Sunday, 24 November 2013

The Reader

A large hen occupies the apartment: she is so large that she has already demolished several doors in order to pass from one room to another. It is not as though she’s edgy. Nonetheless she is an intellectual hen and spends nearly all of her time reading. In actual fact, she is a consultant of the publishing house A. The publisher sends her all the novels that appear abroad and the hen reads them patiently with her right eye since she she can’t read them with both of her eyes at the same time: her left eye stays closed under her beautiful grey velvety eyelids. From time to time the hen mumbles something inaudible because the print is too small for her, or else she makes a clo-clo sound and flaps her wings, but no one can work out whether she is doing it out of joy or out of boredom. However, when she doesn’t like a book, the intellectual hen will eat it. Later, the publishing house sends an inspector to gather up the remaining titles that the hen has left strewn all over the house – and publishes them. This in the past gave rise to certain complications: some books had been found inside a wardrobe after they had already been published by another publishing house with a most regrettable success. In spite of these facts she is the most influential hen of the book trade.

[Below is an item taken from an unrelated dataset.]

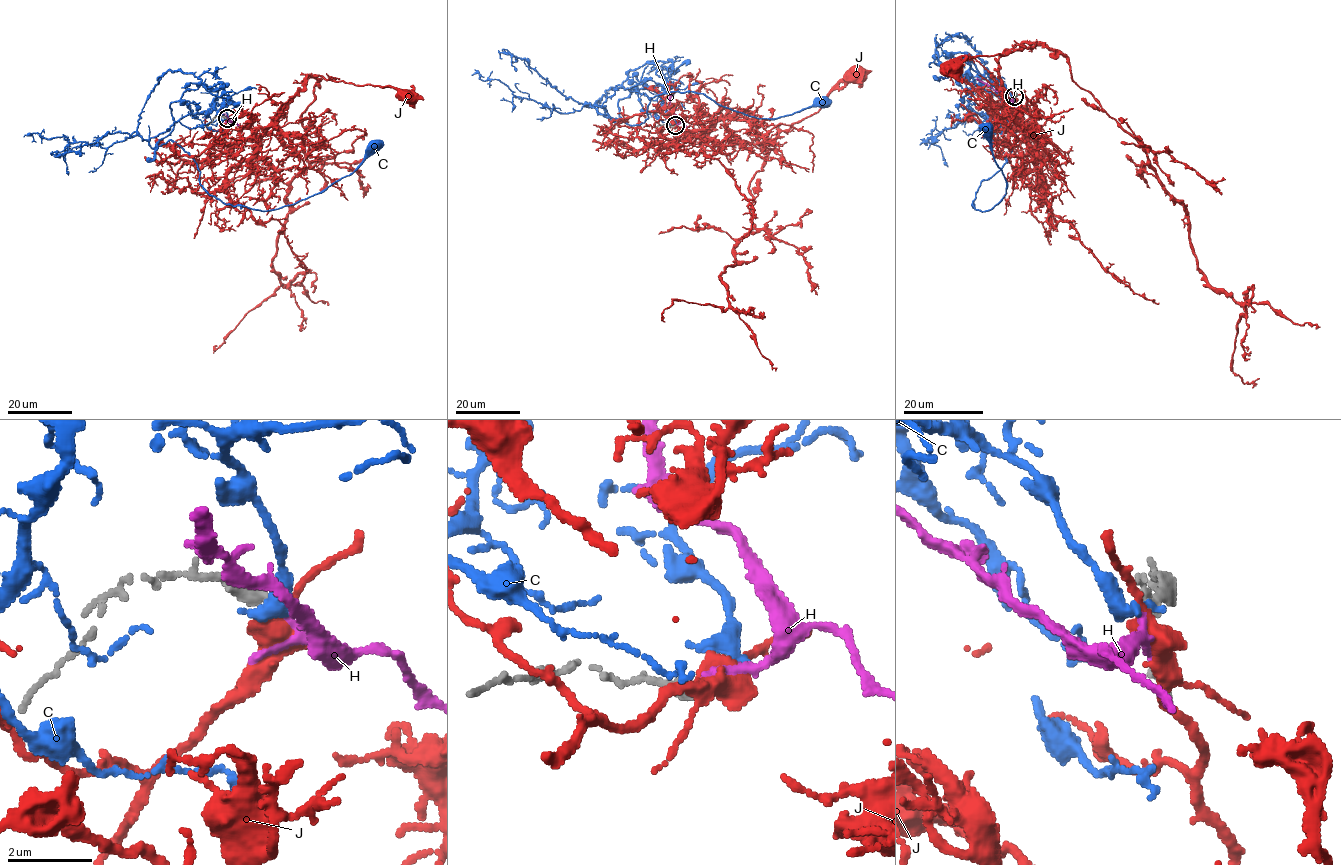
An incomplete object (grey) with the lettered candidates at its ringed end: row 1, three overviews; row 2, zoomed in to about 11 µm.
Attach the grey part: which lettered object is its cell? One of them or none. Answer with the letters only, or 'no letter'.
H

We don’t what to do with her: apart from knocking down all the doors, she dirties all the rooms and the maid has threatened to leave if the hen doesn’t go. Yet she is such an intelligent animal, her judgements are so exact, her daily habits are so routine. At six in the evening she mounts the sofa and perches on it, shuts her eyes and falls asleep no longer disturbing anyone else. She doesn’t even move to exercise her bodily needs. In the morning we get up and find her in the dining room intent on reading the latest Russian writer from Siberia or the upcoming Latin American star. And she has never once laid an egg.